### Instructions for the task
Please copy all of the data that follows exactly, leaving any pictures out.

━━━━━ Extracted material ━━━━━

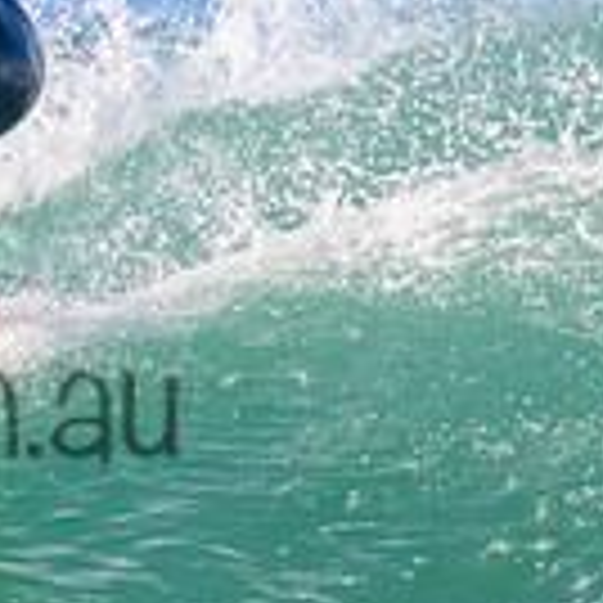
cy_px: 306
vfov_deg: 0.5
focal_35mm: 3491
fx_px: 68801
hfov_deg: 0.5
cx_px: -60
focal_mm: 800
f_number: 11
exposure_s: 1/2000
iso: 2000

━━━━━

### Exercise answer
cy_px: 306
vfov_deg: 0.5
focal_35mm: 3491
fx_px: 68801
hfov_deg: 0.5
cx_px: -60
focal_mm: 800
f_number: 11
exposure_s: 1/2000
iso: 2000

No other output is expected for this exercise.